(Records from a data collection)
——

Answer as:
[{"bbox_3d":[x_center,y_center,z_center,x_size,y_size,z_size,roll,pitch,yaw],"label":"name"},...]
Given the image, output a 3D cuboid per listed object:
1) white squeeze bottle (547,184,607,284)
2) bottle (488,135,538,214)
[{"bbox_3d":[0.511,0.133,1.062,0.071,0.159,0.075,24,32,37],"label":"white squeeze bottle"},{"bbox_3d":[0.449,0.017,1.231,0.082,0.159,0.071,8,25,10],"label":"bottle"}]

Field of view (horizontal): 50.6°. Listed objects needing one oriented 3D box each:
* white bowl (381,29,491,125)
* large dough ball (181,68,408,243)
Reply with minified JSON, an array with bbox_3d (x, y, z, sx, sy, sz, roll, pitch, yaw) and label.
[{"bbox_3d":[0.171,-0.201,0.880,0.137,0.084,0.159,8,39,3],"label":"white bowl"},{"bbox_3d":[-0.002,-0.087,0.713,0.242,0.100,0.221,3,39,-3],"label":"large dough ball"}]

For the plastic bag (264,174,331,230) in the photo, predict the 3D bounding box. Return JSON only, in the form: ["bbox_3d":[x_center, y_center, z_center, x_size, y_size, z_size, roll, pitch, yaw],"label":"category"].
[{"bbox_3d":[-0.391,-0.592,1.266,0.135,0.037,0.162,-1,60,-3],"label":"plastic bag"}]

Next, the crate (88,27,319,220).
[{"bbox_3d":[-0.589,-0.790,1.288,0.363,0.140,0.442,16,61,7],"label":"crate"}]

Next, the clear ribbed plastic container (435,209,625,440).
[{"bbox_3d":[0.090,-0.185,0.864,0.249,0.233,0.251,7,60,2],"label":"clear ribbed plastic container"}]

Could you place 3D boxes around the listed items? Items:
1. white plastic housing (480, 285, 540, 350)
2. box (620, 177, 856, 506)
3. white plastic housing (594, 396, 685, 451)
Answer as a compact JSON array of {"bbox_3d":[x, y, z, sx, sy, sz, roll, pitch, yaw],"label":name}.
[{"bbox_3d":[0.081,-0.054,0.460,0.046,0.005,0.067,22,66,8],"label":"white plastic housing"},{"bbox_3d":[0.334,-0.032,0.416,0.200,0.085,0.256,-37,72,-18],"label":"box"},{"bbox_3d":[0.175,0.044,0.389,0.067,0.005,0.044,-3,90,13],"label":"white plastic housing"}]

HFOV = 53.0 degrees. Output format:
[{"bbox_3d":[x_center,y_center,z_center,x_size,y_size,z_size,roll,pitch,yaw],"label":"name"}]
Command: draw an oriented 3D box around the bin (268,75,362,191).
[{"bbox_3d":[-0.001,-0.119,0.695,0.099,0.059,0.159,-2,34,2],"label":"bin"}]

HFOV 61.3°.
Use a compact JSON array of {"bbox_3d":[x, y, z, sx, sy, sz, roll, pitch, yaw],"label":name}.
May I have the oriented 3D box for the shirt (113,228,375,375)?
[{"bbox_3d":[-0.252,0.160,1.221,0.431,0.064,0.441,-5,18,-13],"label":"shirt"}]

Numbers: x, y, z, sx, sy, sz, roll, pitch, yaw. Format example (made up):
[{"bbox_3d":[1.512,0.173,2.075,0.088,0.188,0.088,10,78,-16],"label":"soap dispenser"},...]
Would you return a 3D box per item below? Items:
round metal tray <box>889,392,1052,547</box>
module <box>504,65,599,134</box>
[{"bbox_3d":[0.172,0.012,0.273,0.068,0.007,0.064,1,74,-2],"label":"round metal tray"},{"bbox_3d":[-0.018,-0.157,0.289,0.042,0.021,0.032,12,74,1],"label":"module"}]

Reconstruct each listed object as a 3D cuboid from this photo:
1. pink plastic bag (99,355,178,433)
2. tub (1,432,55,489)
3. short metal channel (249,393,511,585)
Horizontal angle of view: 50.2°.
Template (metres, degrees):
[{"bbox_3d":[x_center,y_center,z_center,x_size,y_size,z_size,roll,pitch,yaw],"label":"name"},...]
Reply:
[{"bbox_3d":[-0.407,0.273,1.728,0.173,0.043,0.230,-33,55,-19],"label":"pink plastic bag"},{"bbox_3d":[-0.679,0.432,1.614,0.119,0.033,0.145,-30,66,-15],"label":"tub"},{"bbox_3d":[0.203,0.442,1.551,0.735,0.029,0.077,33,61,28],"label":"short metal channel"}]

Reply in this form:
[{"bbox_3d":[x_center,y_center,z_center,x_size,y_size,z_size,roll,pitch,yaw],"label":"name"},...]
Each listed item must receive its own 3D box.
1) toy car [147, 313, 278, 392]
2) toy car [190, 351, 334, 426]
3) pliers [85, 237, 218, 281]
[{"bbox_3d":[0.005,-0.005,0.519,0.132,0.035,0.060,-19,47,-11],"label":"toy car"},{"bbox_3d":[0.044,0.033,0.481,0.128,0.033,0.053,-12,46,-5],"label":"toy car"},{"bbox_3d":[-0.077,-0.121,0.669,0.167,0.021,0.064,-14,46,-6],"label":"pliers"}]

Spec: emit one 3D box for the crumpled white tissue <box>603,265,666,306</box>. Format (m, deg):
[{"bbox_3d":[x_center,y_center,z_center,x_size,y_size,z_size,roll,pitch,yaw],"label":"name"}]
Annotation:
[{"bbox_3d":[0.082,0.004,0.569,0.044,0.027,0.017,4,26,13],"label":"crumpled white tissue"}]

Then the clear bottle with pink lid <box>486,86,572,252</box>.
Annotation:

——

● **Task item**:
From the first line of the records above down to the line containing "3. white plastic housing (594, 396, 685, 451)", repeat each line exactly as written. Include both of those lines and add nothing.

● **Solution for this problem**:
Answer as:
[{"bbox_3d":[x_center,y_center,z_center,x_size,y_size,z_size,roll,pitch,yaw],"label":"name"},...]
Given the image, output a 3D cuboid per listed object:
1) white squeeze bottle (547,184,607,284)
2) bottle (488,135,538,214)
[{"bbox_3d":[0.511,0.133,1.062,0.071,0.159,0.075,24,32,37],"label":"white squeeze bottle"},{"bbox_3d":[0.449,0.017,1.231,0.082,0.159,0.071,8,25,10],"label":"bottle"}]

Field of view (horizontal): 50.6°. Listed objects needing one oriented 3D box each:
* white bowl (381,29,491,125)
* large dough ball (181,68,408,243)
Reply with minified JSON, an array with bbox_3d (x, y, z, sx, sy, sz, roll, pitch, yaw) and label.
[{"bbox_3d":[0.171,-0.201,0.880,0.137,0.084,0.159,8,39,3],"label":"white bowl"},{"bbox_3d":[-0.002,-0.087,0.713,0.242,0.100,0.221,3,39,-3],"label":"large dough ball"}]

For the plastic bag (264,174,331,230) in the photo, predict the 3D bounding box. Return JSON only, in the form: ["bbox_3d":[x_center, y_center, z_center, x_size, y_size, z_size, roll, pitch, yaw],"label":"category"].
[{"bbox_3d":[-0.391,-0.592,1.266,0.135,0.037,0.162,-1,60,-3],"label":"plastic bag"}]

Next, the crate (88,27,319,220).
[{"bbox_3d":[-0.589,-0.790,1.288,0.363,0.140,0.442,16,61,7],"label":"crate"}]

Next, the clear ribbed plastic container (435,209,625,440).
[{"bbox_3d":[0.090,-0.185,0.864,0.249,0.233,0.251,7,60,2],"label":"clear ribbed plastic container"}]

Could you place 3D boxes around the listed items? Items:
1. white plastic housing (480, 285, 540, 350)
2. box (620, 177, 856, 506)
3. white plastic housing (594, 396, 685, 451)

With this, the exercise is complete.